Впрочем, как правильно заключил Феликс в своем письме, все это нисколько не умаляет его огромный вклад в жизнь каждого из нас.
Что касается истории моего поступления в литературный кружок Дворца пионеров в 1947 году, то действительно, после моего случайного первого визита, узнав от соседа по квартире, что его одноклассник Феликс Нафтульев занимается там, я встречался с ним, чтобы узнать условия приема.
Выступали мы тогда со стихами довольно редко, как правило, на отчетных вечерах студии в концертном зале старинного Аничкова дворца, куда разрешалось приглашать родственников и знакомых. Потом, в девятом и десятом классе, мы выступали на вечерах Дворца в зале Ленинградской филармонии и в Эрмитажном театре.
Помню, на выступлении в Эрмитажном театре я читал свои (весьма, кстати, посредственные) стихи о португальском мореплавателе Васко да Гама, поскольку увлекался тогда географическими открытиями. Об этом через много лет неожиданно вспомнил в своих стихах Владимир Британишский:
…И он к нам, в кружок наш, в Аничков дворец, Пришел. Что прочтет горбоносый птенец? Какими сразит нас стихами? А он нам — о Васко да Гаме. И в восемьдесят — не соврать бы — восьмом, В Москве прихожу в цедеэловский дом, И публика в зале, набитом битком, И он обозначен в программе. О чем же прочтет он, лет сорок спустя? А век наш летит и грохочет, свистя. Ведь сверхзвуковые теперь скоростя — Попробуй поспеть за голами! А он нам — о Васко да Гаме…Другим «неформальным» поэтическим лидером очень недолгое время был таинственный человек Олег Ширма, парень шестнадцати лет, которого привел в кружок его одноклассник поэт Виктор Берлин, закончивший впоследствии Политехнический институт. Олег неожиданно появился у нас и почти так же внезапно исчез. У меня с ним сразу же осложнились отношения, так как ему понравилась волоокая, с темной косой и длинными черными ресницами, Лена Иоффе, за которой я тогда ухаживал, и он после первого же занятия с прямотой римлянина стал угрожать мне финкой, чтобы я не ходил ее провожать. Вместе с тем он сразу же потряс всех, и прежде всего, кажется, Глеба Сергеевича, поэмой, которую нам прочел. Это была поэма о Сталинградской битве, написанная вполне профессионально и явно человеком воевавшим. Поэма настолько отличалась от наших ученических писаний, что сразу же возникло подозрение, подлинно ли Олег Ширма ее автор. До сих пор помню такие строчки из нее:
Бледнеют голубые ромбы Скрестившихся прожекторов, И первый взрыв немецкой бомбы Гремит у бронекатеров. Пробиты бомбой бензобаки, И нефть пылает на песке, И грохот танковой атаки Подкатывается к реке.Поэма казалась написанной зрелым настоящим поэтом. А вот другие стихи у Олега как-то не получались. Он походил к нам что-то около месяца, потом пришел на занятие с «маленькой», демонстративно выпил ее «из горла» без закуски, вызвав этим у присутствующих почти такое же потрясение, как прежде чтением поэмы, и исчез. Секрет таинственной поэмы так и остался для меня неразрешимым.
Загадочную эту историю частично прояснило письмо, присланное мне Виктором Берлиным из Санкт-Петербурга в 1998 году:
«Однажды у нас в классе появился «новенький». На первом же уроке он сел на первую парту и начал демонстративно писать стихи, на чем, как и рассчитывал, «попался». На перемене я подошел к нему, познакомился и сразу же позвал его и к нам домой, и во Дворец. К сожалению, он оказался вором. У нас дома он украл «Учебник шахматной игры» Эммануила Ласкера, которым очень дорожил мой отец, увлекавшийся шахматами, и еще несколько наиболее ценных книг. В другой раз он стащил лежавшие на буфете 50 рублей, по тем временам немалые деньги, а для нашей семьи — особенно. Мать пошла со мной к его отцу, и тот отдал безропотно.

● ● ● ● ●

Об упражнении:
Кратко изложите текст для чтения в двух предложениях. Отвечайте, опираясь только на текст для чтения.

Фрагменты записей:

● ● ● ● ●

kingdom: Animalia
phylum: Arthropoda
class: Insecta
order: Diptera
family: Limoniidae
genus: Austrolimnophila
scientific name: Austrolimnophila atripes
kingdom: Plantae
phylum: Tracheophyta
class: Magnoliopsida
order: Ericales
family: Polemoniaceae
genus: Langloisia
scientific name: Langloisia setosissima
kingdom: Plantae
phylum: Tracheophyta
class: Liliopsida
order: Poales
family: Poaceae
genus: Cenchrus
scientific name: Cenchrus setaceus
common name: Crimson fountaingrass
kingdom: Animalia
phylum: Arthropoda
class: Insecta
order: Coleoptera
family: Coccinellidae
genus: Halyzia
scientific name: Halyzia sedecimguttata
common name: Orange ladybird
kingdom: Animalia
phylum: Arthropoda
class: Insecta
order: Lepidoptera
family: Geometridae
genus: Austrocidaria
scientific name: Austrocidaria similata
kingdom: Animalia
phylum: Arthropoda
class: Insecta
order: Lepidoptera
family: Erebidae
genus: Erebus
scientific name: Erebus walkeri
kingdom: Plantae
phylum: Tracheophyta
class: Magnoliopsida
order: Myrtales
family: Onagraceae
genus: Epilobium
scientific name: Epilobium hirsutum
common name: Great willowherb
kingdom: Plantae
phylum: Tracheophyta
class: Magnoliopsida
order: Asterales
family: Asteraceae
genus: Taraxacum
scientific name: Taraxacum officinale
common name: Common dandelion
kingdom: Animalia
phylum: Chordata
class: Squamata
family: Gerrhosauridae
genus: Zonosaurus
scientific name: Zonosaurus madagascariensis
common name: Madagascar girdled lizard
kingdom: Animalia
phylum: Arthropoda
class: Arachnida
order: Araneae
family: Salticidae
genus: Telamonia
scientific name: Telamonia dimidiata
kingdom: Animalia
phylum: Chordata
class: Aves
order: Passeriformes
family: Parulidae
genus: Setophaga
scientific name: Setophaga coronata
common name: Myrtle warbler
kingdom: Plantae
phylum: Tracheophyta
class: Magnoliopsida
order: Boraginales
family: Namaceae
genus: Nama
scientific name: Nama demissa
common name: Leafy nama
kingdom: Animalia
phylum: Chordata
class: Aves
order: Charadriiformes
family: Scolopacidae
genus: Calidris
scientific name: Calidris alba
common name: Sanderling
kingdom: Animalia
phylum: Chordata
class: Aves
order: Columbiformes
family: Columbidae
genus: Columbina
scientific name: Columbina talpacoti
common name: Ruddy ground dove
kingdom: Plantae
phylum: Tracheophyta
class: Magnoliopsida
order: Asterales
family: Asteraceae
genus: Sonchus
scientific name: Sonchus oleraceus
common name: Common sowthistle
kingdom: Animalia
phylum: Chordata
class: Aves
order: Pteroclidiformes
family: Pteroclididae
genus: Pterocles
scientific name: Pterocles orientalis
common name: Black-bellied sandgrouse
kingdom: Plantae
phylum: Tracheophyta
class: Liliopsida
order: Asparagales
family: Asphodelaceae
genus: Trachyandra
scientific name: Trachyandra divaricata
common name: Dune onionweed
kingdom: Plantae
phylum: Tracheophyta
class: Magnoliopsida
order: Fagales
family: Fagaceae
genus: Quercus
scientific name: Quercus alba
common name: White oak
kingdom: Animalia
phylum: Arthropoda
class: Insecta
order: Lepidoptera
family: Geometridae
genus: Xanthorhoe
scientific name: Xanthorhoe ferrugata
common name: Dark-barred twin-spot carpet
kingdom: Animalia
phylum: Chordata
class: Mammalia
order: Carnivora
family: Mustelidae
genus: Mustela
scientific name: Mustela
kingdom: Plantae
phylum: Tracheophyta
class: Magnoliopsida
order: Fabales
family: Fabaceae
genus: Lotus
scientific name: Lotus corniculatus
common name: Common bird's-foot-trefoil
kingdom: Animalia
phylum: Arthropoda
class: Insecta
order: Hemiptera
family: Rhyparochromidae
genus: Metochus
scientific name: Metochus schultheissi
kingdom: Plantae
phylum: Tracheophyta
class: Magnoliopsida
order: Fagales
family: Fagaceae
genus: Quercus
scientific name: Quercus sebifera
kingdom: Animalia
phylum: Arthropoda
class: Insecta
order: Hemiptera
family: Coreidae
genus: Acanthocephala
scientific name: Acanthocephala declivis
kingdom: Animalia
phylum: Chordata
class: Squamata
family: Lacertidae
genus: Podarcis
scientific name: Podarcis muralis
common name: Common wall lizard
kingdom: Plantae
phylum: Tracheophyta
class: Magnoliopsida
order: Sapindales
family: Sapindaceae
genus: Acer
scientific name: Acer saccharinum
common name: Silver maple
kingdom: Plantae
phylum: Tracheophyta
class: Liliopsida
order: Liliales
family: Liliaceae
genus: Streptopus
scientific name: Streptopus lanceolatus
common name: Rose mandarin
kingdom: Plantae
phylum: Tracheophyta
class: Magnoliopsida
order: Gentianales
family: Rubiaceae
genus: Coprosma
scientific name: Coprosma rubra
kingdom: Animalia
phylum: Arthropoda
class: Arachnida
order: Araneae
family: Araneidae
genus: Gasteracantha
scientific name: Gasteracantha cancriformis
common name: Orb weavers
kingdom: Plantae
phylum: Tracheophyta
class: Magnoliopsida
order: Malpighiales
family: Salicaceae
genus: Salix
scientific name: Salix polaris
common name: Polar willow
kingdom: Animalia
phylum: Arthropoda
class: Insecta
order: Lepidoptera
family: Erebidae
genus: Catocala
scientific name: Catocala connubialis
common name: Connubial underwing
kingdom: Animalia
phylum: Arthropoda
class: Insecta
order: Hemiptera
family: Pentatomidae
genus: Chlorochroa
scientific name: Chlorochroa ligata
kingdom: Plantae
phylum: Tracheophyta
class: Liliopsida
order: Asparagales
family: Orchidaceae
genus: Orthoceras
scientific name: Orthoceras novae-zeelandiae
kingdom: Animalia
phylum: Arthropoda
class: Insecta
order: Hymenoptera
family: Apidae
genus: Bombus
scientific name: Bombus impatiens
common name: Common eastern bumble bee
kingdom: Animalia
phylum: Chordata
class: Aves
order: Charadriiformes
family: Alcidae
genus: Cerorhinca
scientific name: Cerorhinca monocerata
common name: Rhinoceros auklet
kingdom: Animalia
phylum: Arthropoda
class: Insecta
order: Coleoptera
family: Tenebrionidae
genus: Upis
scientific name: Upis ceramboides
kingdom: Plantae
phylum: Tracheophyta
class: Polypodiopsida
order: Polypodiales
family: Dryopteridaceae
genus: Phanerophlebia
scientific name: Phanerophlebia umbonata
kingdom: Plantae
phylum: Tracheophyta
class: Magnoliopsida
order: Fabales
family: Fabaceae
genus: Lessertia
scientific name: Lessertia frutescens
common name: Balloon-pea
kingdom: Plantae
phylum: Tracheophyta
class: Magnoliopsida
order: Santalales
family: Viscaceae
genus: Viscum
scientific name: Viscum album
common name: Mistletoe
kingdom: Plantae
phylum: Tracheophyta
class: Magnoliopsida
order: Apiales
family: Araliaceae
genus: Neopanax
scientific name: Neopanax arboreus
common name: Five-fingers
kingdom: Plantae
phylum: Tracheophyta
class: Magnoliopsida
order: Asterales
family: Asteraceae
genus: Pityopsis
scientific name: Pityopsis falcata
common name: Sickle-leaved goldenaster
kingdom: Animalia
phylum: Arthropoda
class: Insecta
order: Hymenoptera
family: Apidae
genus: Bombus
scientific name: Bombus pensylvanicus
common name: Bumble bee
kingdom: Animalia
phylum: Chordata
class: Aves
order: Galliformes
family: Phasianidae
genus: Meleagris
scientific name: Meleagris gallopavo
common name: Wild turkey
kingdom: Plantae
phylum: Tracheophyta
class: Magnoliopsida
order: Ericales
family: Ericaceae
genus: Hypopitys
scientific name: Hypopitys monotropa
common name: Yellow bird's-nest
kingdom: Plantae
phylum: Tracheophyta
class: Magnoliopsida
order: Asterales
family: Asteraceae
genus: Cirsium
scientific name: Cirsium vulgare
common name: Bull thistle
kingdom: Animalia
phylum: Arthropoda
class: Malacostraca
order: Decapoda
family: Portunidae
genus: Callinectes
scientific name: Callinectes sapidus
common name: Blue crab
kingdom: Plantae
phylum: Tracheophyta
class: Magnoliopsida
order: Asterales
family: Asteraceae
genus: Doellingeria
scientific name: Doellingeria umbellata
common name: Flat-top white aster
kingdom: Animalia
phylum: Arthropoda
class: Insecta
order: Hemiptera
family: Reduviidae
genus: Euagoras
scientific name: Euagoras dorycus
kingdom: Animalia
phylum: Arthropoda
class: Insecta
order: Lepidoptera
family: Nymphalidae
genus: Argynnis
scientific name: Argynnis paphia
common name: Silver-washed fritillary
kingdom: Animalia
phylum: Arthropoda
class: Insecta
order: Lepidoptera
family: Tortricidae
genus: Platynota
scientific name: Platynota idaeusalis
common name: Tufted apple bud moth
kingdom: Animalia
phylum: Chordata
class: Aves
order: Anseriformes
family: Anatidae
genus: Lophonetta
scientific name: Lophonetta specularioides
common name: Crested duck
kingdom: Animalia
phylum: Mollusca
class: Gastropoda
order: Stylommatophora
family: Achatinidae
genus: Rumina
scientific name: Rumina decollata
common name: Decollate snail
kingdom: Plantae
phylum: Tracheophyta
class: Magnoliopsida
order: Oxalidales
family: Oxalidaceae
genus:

● ● ● ● ●

Ваш ответ:
Рассказчик вспоминает, как в 1947 году поступил в литературный кружок Дворца пионеров и выступал там со стихами, в том числе в Эрмитажном театре со стихами о Васко да Гаме. Кроме того, речь идет об Олеге Ширме, который поразил кружок профессионально написанной поэмой о Сталинградской битве и вскоре исчез, а из письма Виктора Берлина стало известно, что он был вором.